認定番号 第173号
認定理由
誉勘商店の建つ中京区冷泉町は,呉服商を営んだ誉田屋一統が店を構えた地域である。同商店は本家・誉田庄兵衛の一番番頭であった松井勘兵衛が暖簾分けした別家(べっけ)に始まるとされ,古くは享保16年(1731)の文書史料にその名が現れる。暖簾分けに際して,本家と競合しないようにするため金襴地(きんらんぢ)を扱うようになったと伝わる。戦後,誉勘商店に改称した。

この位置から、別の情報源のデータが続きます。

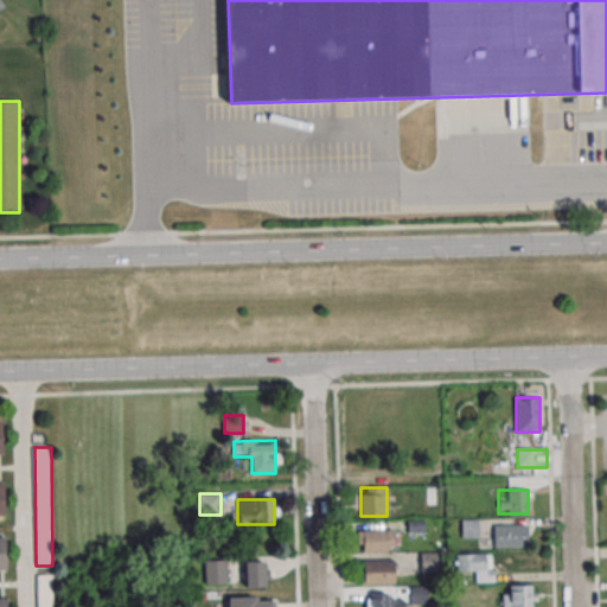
[(528,524),(493,524),(493,547),(528,547),(528,524)]
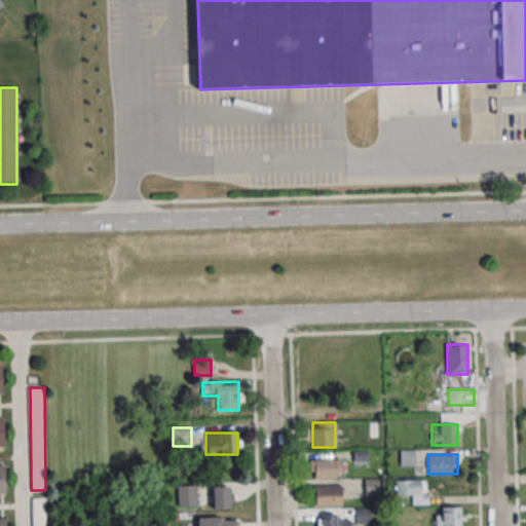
[(310,459),(310,479),(346,479),(346,459),(310,459)]
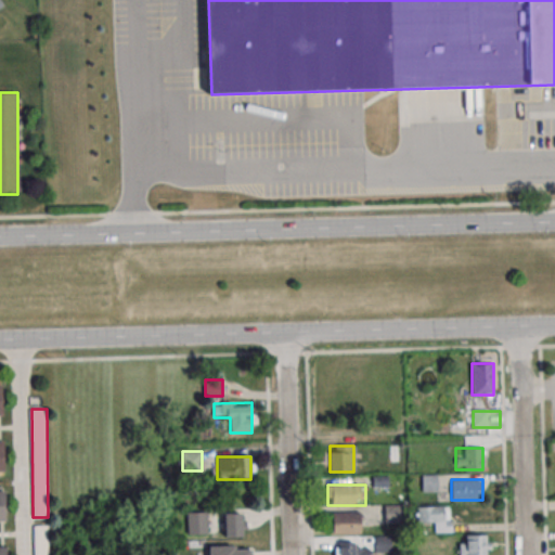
[(407,505),(384,505),(384,521),(407,521),(407,505)]
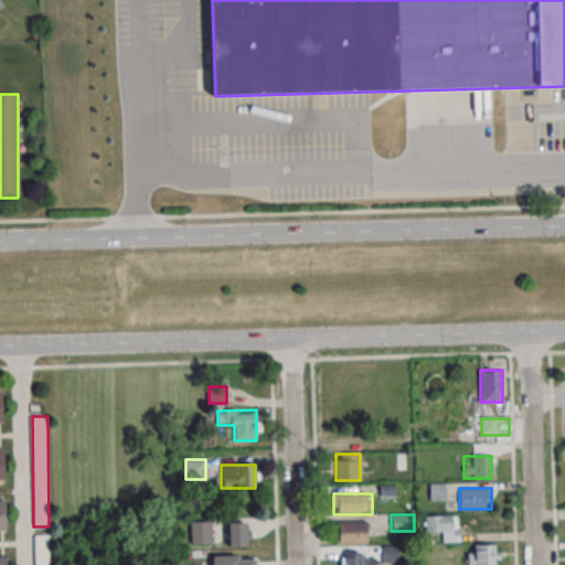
[(459,515),(424,515),(424,531),(439,531),(439,542),(459,542),(459,515)]
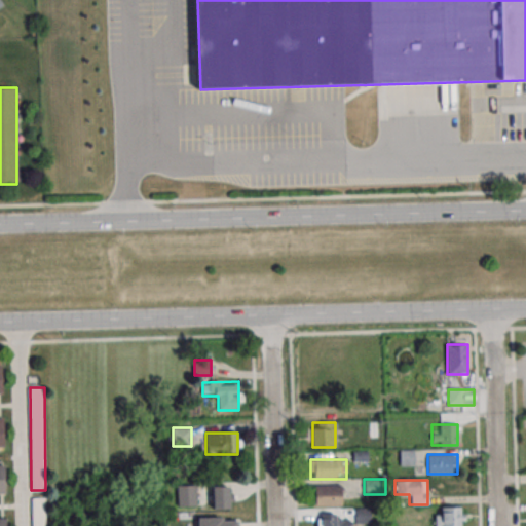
[(196,484),(178,484),(178,506),(196,506),(196,484)]
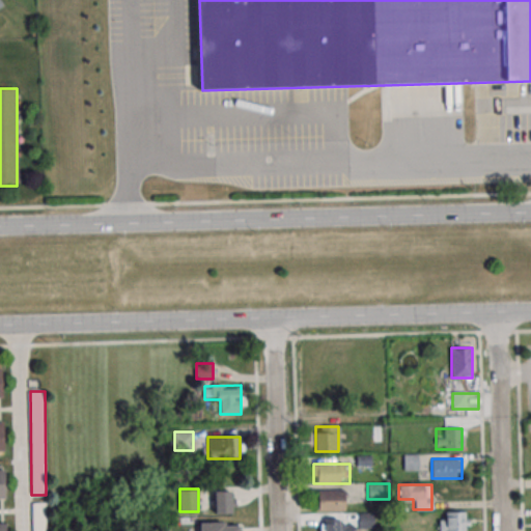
[(344,511),(344,488),(317,488),(317,511),(344,511)]
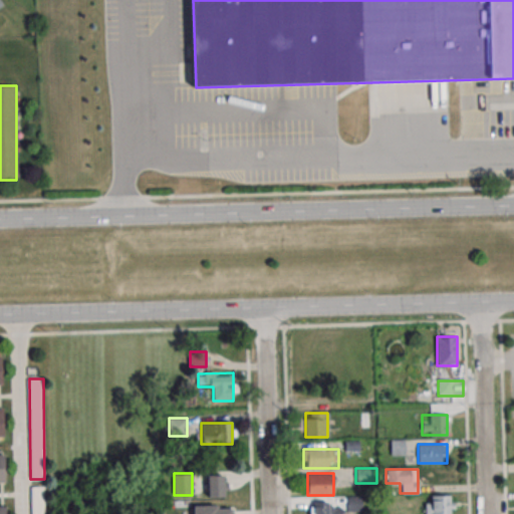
[(207,476),(207,497),(227,497),(227,476),(207,476)]
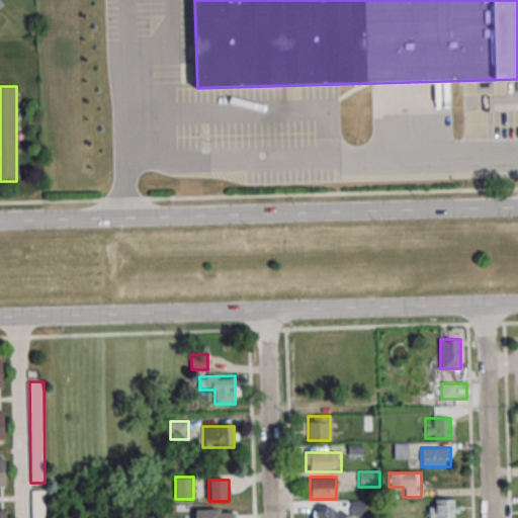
[(46,517),(47,491),(32,491),(32,517),(46,517)]
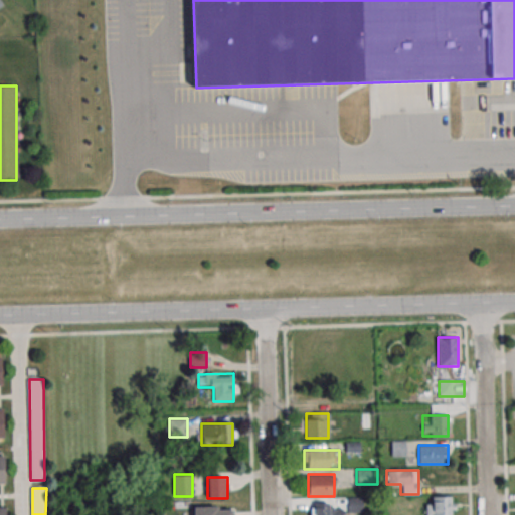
[(425,514),(454,514),(454,497),(425,497),(425,514)]
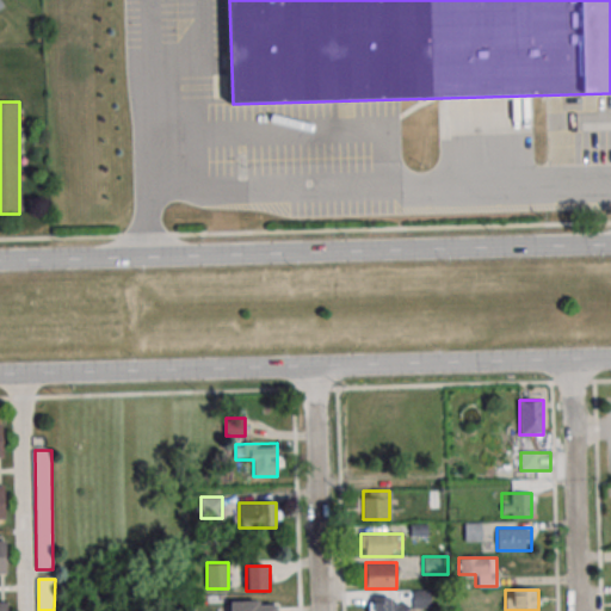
[(368,610),(419,610),(419,609),(408,609),(408,599),(369,599),(368,610)]
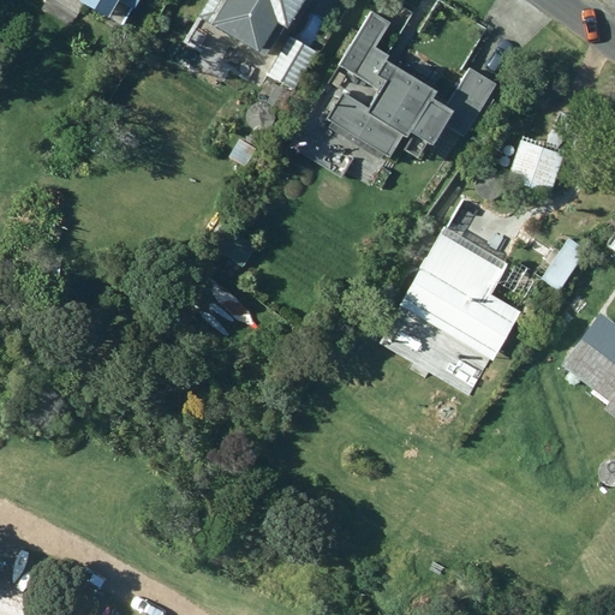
[(207,0),(197,16),(264,57),(284,28),(285,29),(303,0),(207,0)]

建物は室町通に面して間口5間弱の店舗,南隣に居宅である3間半の町家が並び,一つの瓦屋根で葺かれている。いずれも表屋造の形式をとり,1階には出格子を嵌め,2階はむしこ窓とする伝統的な京町家の外観としている。店舗の建築年代は聞取りでは明治9年(1876)頃の建物と伝わっており,形式や部材からも同時期の町家であると考えられる。ミセ棟の上手にナカノマを配し,その奥にザシキを設けるやや変則的な表屋造形式をとる。大正6年(1917)の改造時の棟札が残る。この際,玄関棟を取り壊して中庭部分に部屋(ナカノマ)を設けたと伝わり,同室の床下には庭の痕跡が残る。奥には前後に2棟の土蔵が建つ。奥の家財蔵には文政3年(1820)上棟の墨書が残る。手前の商品蔵には文政10年(1827)上棟の墨書とともに大正6年(1917)改造時の棟札があり,主屋改造と同時期に,敷地奥からザシキの前面へと曳家されたと伝わる。大正期に店舗空間の拡大や商品蔵の再配置がなされたことが分かる。
誉勘商店は,江戸期から同業を続ける貴重な老舗である。間口8間半に及ぶ京町家の外観は壮観で,通りにおける重要な景観要素にもなっており,高く評価される。